> EXTRACTED TEXT
--------------------
First-aid : Choking and Heart Attack
Choking occurs when an object becomes stuck in the throat or the windpipe and blocks air from flowing into the lungs. In some cases the airflow is completely blocked, in other cases, some amount of air can pass to the lungs. Not enough oxygen is delivered to the body, resulting in oxygen deprivation.
In case of mild choking encourage the person to cough and clear their throats out themselves. If the airway is only partly blocked, the person will usually be able to speak, cry, cough or breathe.
To help with mild choking in an adult or child over one-year-old:
- Encourage them to keep coughing to try to clear the blockage.
- Ask them to try to spit out the object if it’s in their mouth.
- Don’t put your fingers in their mouths to help them as they may bite you accidentally.
- If coughing doesn’t work, start back blows.
Where choking is severe, the person would be unable to speak, cry, cough or breathe. Without proper help and action, they’ll eventually become unconscious.
To carry out a back blow on an adult or child over one-year-old:
- Stand behind them and slightly to one side. Support their chest with one hand. Lean them forward so the object blocking their airway will come out of their mouth, rather than moving further down.
- Give up to five sharp blows between their shoulder blades with the heel of your hand. The heel is between the palm of your hand and your wrist.
- Check if the blockage has cleared.
- If not, give up to five abdominal thrusts.
How to perform abdominal thrusts
- Stand behind the person who’s choking.
- Place your arms around their waist and bend them forward.
- Clench one fist and place it right above their belly button.
- Put the other hand on top of your fist and pull sharply inwards and upwards.
- Repeat this movement up to five times.
If the person’s airway is still blocked after trying back blows and abdominal thrusts, get help immediately. Call your emergency number and continue with the cycles of five back blows and five abdominal thrusts until help arrives.
A heart attack occurs when blood flow decreases or stops to a part of the heart, causing damage to the heart muscle. The most common symptom is chest pain or discomfort which may travel into the shoulder, arm, back, neck or jaw. Often it occurs in the center or left side of the chest and lasts for more than a few minutes.
What to do if you or someone else may be having a heart attack
- Have the person sit down, rest, and try to keep calm.
- Loosen any tight clothing.
- Ask if the person takes any chest pain medicine, such as nitroglycerin, for a known heart condition, and help them take it.
- If the pain does not go away promptly with rest or within 3 minutes of taking nitroglycerin, call for emergency medical help.
- If the person is unconscious and unresponsive, call your local emergency number), then begin CPR.
- If an infant or child is unconscious and unresponsive, perform one minute of CPR, then call your emergency number.
Things to avoid when helping a person having a heart attack
- Leave the person alone except to call for help, if necessary.
- Allow the person to deny the symptoms and convince you not to call for emergency help.
- Wait to see if the symptoms go away.
- Give the person anything by mouth unless a heart medicine (such as nitroglycerin) has been prescribed.
Call your local emergency number immediately if the person is not responding to you, isn’t breathing or has sudden chest pain or other symptoms of a heart attack
Awareness is key to preventing the loss of lives. Knowledge of administering proper first aid empowers one to save lives. Now you would definitely be able to help those affected by choking or heart attack.
--------------------
> PROVIDED INFORMATION
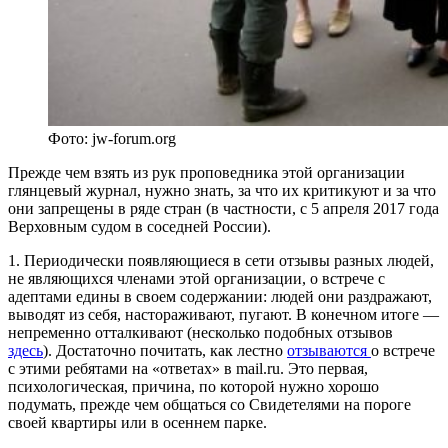
Фото: jw-forum.org
Прежде чем взять из рук проповедника этой организации
глянцевый журнал, нужно знать, за что их критикуют и за что
они запрещены в ряде стран (в частности, с 5 апреля 2017 года
Верховным судом в соседней России).
1. Периодически появляющиеся в сети отзывы разных людей,
не являющихся членами этой организации, о встрече с
адептами едины в своем содержании: людей они раздражают,
выводят из себя, настораживают, пугают. В конечном итоге —
непременно отталкивают (несколько подобных отзывов
здесь
). Достаточно почитать, как лестно
отзываются
о встрече
с этими ребятами на «ответах» в mail.ru. Это первая,
психологическая, причина, по которой нужно хорошо
подумать, прежде чем общаться со Свидетелями на пороге
своей квартиры или в осеннем парке.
--------------------
> WORK INSTRUCTIONS
1 > According to the first-aid text, into which parts of the body may the chest pain of a heart attack travel? List all of them.
2 > In the first-aid text, where should the clenched fist be placed when performing abdominal thrusts?
Use only the first-aid text to answer.

> RESPONSES TO THE EXERCISE
1 >
- Shoulder
- Arm
- Back
- Neck
- Jaw

2 > Right above the choking person's belly button.